The violations stem from a 2016 investigation, which found equipment designed to help contain an accidental release of toxic hydrofluoric acid — a modified version of which the Torrance Refinery uses — remained broken for weeks.
The refinery has corrected all the violations, the Environmental Protection Agency said in its statement.
Refinery owner PBF Energy has agreed to spend $219,000 to enhance chemical safety features at the plant, including installing a new automated water system designed to inhibit the formation of any toxic cloud created by an accidental release of hydrofluoric acid.
The inspection by the Environmental Protection Agency found “inaccuracies” in the refinery’s mandated risk-management plan, including failing to conduct a proper hazard assessment, document equipment repairs and follow emergency operating procedures.
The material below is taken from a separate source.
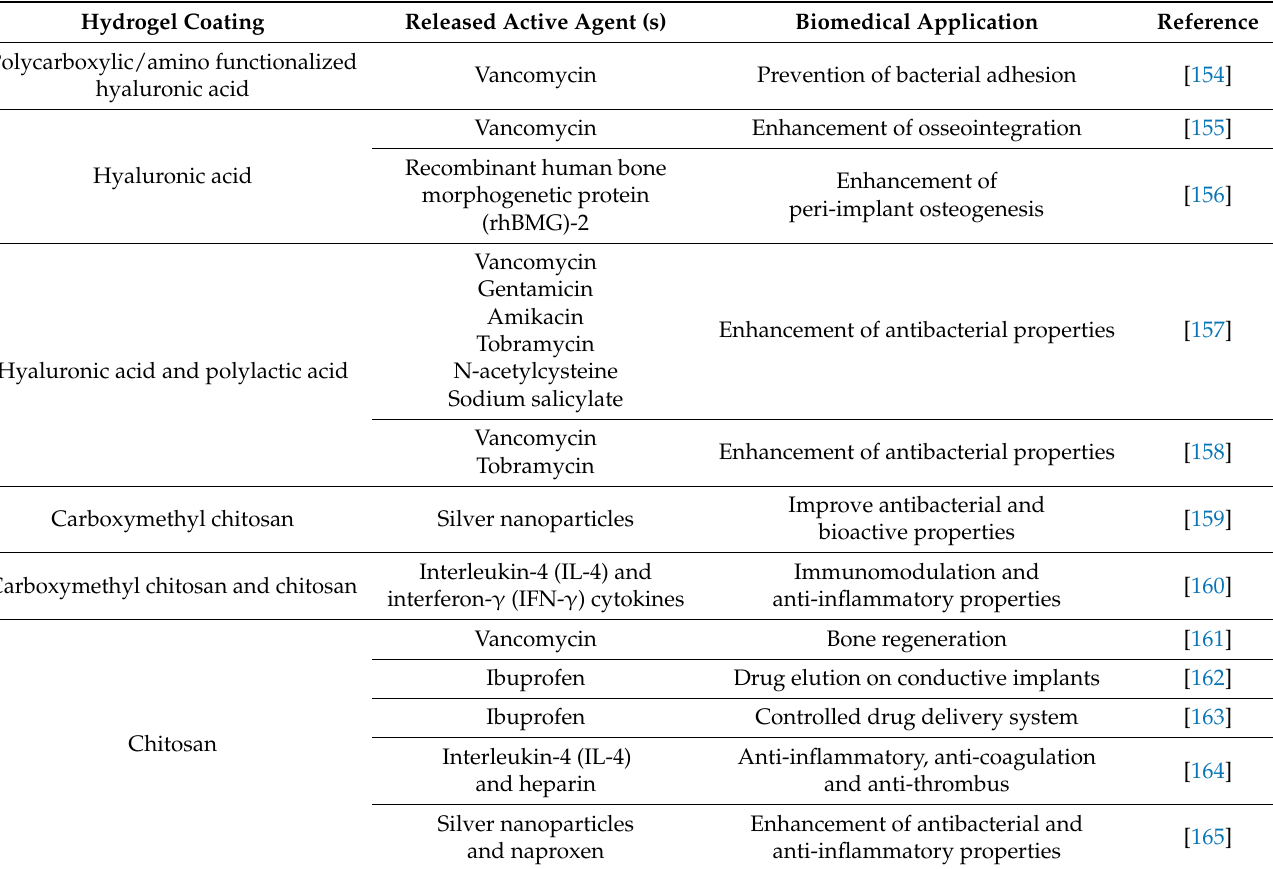
Table 1. Hydrogel coatings for active agents release in biomedical area to create Ti active surfaces. Hydrogel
Those are considered violations of the Clean Air Act’s Chemical Accident Prevention Program, said Mike Stoker, EPA Pacific Southwest’s regional administrator.
“It is critical for the refinery to maintain an up-to-date and accurate risk management plan,” he said in a statement. “These actions ensure that facilities handling dangerous materials are minimizing potential impacts to the environment and the surrounding community.”
Abena Williams, spokeswoman for the plant, which PBF operates under a subsidiary called the Torrance Refining Company, said that some of the investigation’s findings predate the company’s ownership.
“In a spirit of cooperation and to avoid a lengthy appeals process,” she said via email, “TORC agreed to enter into this settlement so that we can focus on running the Torrance Refinery in a safe, reliable and environmentally responsible manner.”
But critics called the EPA’s action inadequate.
“If this is all the U.S. government is going to make oil companies pay for contaminating and threatening communities,” said Jamie Court, president of Los Angeles nonprofit Consumer Watchdog, “it certainly pays to pollute,”
PBF reported a net income of $86.3 million in the third quarter of 2019.
“In view of the magnitude of the danger from HF, these are paltry amounts for fines and safety improvements,” said Daniel Horowitz, former managing director of the U.S. Chemical Safety Board. “What EPA should be doing is requiring oil companies to phase out HF completely and move to safer advanced technologies for making gasoline.”
Williams, meanwhile, said the safety improvements will be performed by Dec. 15, 2021, during the refinery’s next major scheduled maintenance.
A 2015 explosion at the Torrance refinery, then owned by Exxon Mobil, almost caused a release of hydrofluoric acid. The explosion placed the refinery under scrutiny from state and federal agencies, as well as environmental groups. The Chemical Safety Board concluded at the end of its investigation that the explosion almost caused a catastrophic release of the chemical that could have killed or injured thousands.
Many experts say hydrofluoric acid can form a deadly ground-hugging gas cloud at room temperature and fear the impact a major accidental release could have on a densely populated area.
The refinery, which has more than 585 employees, has used modified hydrofluoric acid, also known as MHF, in its refining process since 1997.
Refinery officials say the additive — intended to inhibit the formation of such a cloud — and other added safety measures, such as acid-detecting paint, significantly reduce the chance of an accidental release. Since the refinery opened in 1966, officials have said, there has never been an offsite release of MHF or its unmodified forebear.
But some experts have said the modified version is no less toxic than unmodified hydrofluoric acid and its safety remains unproven.
The federal government, for its part, is still seeking information about the safety benefits of MHF. In September, meanwhile, the South Coast Air Quality Management District accepted an offer of increased safety enhancements from the Torrance and Wilmington refineries, the two South Bay refineries that use MHF. That offer brought an end to the lengthy and highly technical public debate over a potential AQMD rule to phase out MHF.